WORK REQUEST: Give every line of text in the records below as one numbered list, skipping blank lines. Leave the pictures out of your answer.
BEGIN SOURCE INFORMATION
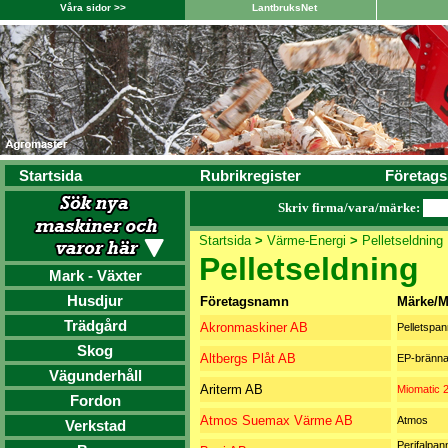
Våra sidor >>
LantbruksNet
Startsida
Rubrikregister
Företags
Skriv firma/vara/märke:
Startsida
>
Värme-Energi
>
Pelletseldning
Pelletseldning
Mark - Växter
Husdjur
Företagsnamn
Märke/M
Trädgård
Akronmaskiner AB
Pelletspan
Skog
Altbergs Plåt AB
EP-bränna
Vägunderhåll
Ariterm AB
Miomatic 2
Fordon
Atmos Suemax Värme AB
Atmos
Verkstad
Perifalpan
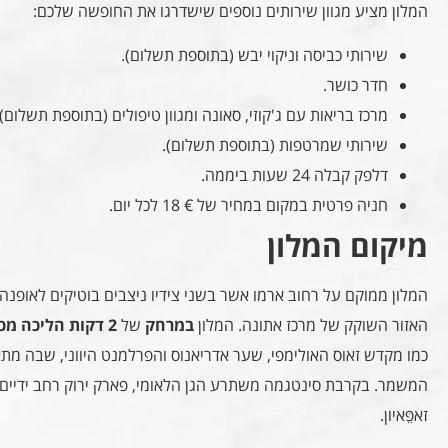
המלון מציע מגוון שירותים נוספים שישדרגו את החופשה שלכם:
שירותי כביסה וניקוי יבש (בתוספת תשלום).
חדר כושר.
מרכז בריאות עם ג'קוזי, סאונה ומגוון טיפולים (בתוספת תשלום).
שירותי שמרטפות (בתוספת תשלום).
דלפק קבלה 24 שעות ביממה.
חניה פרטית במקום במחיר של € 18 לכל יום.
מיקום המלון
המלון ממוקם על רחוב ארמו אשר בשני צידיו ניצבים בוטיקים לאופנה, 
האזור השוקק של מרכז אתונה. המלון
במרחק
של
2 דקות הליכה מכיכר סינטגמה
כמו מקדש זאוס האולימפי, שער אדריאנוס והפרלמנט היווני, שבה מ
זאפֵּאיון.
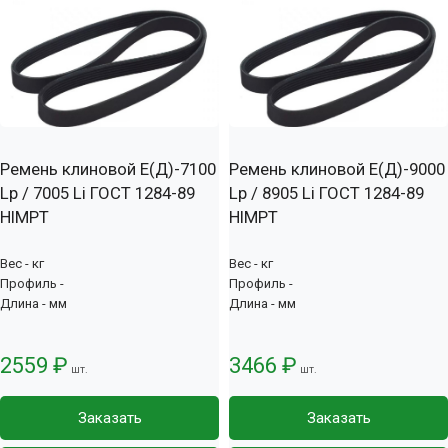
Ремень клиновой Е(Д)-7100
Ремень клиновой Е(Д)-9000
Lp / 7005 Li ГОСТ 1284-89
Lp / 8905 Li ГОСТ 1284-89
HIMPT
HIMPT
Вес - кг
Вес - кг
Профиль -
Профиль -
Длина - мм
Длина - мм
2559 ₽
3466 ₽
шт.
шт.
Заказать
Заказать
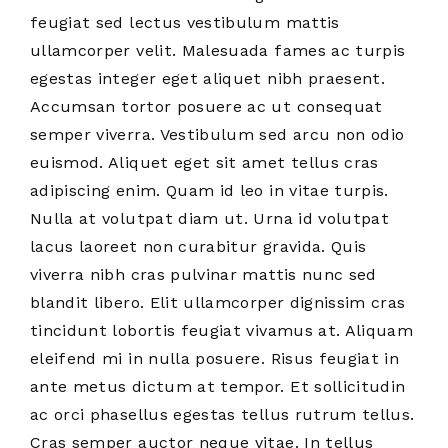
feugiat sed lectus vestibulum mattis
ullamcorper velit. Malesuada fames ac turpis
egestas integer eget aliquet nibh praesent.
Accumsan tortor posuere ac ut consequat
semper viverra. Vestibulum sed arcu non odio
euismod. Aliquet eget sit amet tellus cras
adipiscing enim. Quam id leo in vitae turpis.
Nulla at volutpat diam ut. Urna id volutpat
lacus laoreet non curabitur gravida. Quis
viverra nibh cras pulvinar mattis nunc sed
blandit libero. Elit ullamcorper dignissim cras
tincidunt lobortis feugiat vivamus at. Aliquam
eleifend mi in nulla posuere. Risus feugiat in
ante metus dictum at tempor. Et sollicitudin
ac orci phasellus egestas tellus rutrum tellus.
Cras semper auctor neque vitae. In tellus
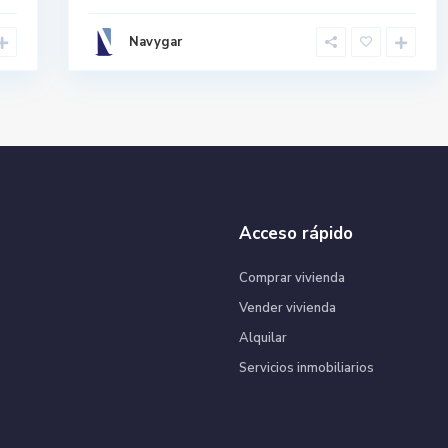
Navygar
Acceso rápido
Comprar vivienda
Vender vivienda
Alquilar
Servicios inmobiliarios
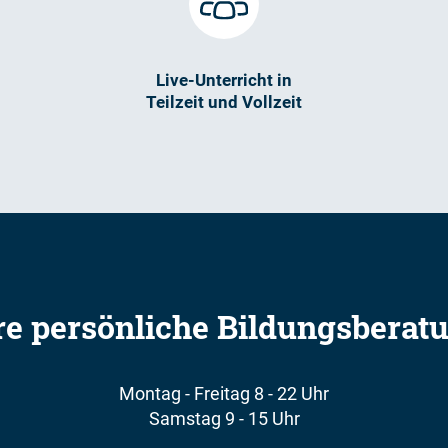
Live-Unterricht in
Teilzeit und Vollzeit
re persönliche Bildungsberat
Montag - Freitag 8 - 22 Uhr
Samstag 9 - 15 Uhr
END SOURCE INFORMATION
THE ANSWER:
1. Våra sidor >>
2. LantbruksNet
3. Startsida
4. Rubrikregister
5. Företags
6. Skriv firma/vara/märke:
7. Startsida
8. >
9. Värme-Energi
10. >
11. Pelletseldning
12. Pelletseldning
13. Mark - Växter
14. Husdjur
15. Företagsnamn
16. Märke/M
17. Trädgård
18. Akronmaskiner AB
19. Pelletspan
20. Skog
21. Altbergs Plåt AB
22. EP-bränna
23. Vägunderhåll
24. Ariterm AB
25. Miomatic 2
26. Fordon
27. Atmos Suemax Värme AB
28. Atmos
29. Verkstad
30. Perifalpan
31. המלון מציע מגוון שירותים נוספים שישדרגו את החופשה שלכם:
32. שירותי כביסה וניקוי יבש (בתוספת תשלום).
33. חדר כושר.
34. מרכז בריאות עם ג'קוזי, סאונה ומגוון טיפולים (בתוספת תשלום).
35. שירותי שמרטפות (בתוספת תשלום).
36. דלפק קבלה 24 שעות ביממה.
37. חניה פרטית במקום במחיר של € 18 לכל יום.
38. מיקום המלון
39. המלון ממוקם על רחוב ארמו אשר בשני צידיו ניצבים בוטיקים לאופנה, 
40. האזור השוקק של מרכז אתונה. המלון
41. במרחק
42. של
43. 2 דקות הליכה מכיכר סינטגמה
44. כמו מקדש זאוס האולימפי, שער אדריאנוס והפרלמנט היווני, שבה מ
45. זאפֵּאיון.
46. Ремень клиновой Е(Д)-7100
47. Ремень клиновой Е(Д)-9000
48. Lp / 7005 Li ГОСТ 1284-89
49. Lp / 8905 Li ГОСТ 1284-89
50. HIMPT
51. HIMPT
52. Вес - кг
53. Вес - кг
54. Профиль -
55. Профиль -
56. Длина - мм
57. Длина - мм
58. 2559 ₽
59. 3466 ₽
60. шт.
61. шт.
62. Заказать
63. Заказать
64. feugiat sed lectus vestibulum mattis
65. ullamcorper velit. Malesuada fames ac turpis
66. egestas integer eget aliquet nibh praesent.
67. Accumsan tortor posuere ac ut consequat
68. semper viverra. Vestibulum sed arcu non odio
69. euismod. Aliquet eget sit amet tellus cras
70. adipiscing enim. Quam id leo in vitae turpis.
71. Nulla at volutpat diam ut. Urna id volutpat
72. lacus laoreet non curabitur gravida. Quis
73. viverra nibh cras pulvinar mattis nunc sed
74. blandit libero. Elit ullamcorper dignissim cras
75. tincidunt lobortis feugiat vivamus at. Aliquam
76. eleifend mi in nulla posuere. Risus feugiat in
77. ante metus dictum at tempor. Et sollicitudin
78. ac orci phasellus egestas tellus rutrum tellus.
79. Cras semper auctor neque vitae. In tellus
80. Navygar
81. Acceso rápido
82. Comprar vivienda
83. Vender vivienda
84. Alquilar
85. Servicios inmobiliarios
86. Live-Unterricht in
87. Teilzeit und Vollzeit
88. re persönliche Bildungsberat
89. Montag - Freitag 8 - 22 Uhr
90. Samstag 9 - 15 Uhr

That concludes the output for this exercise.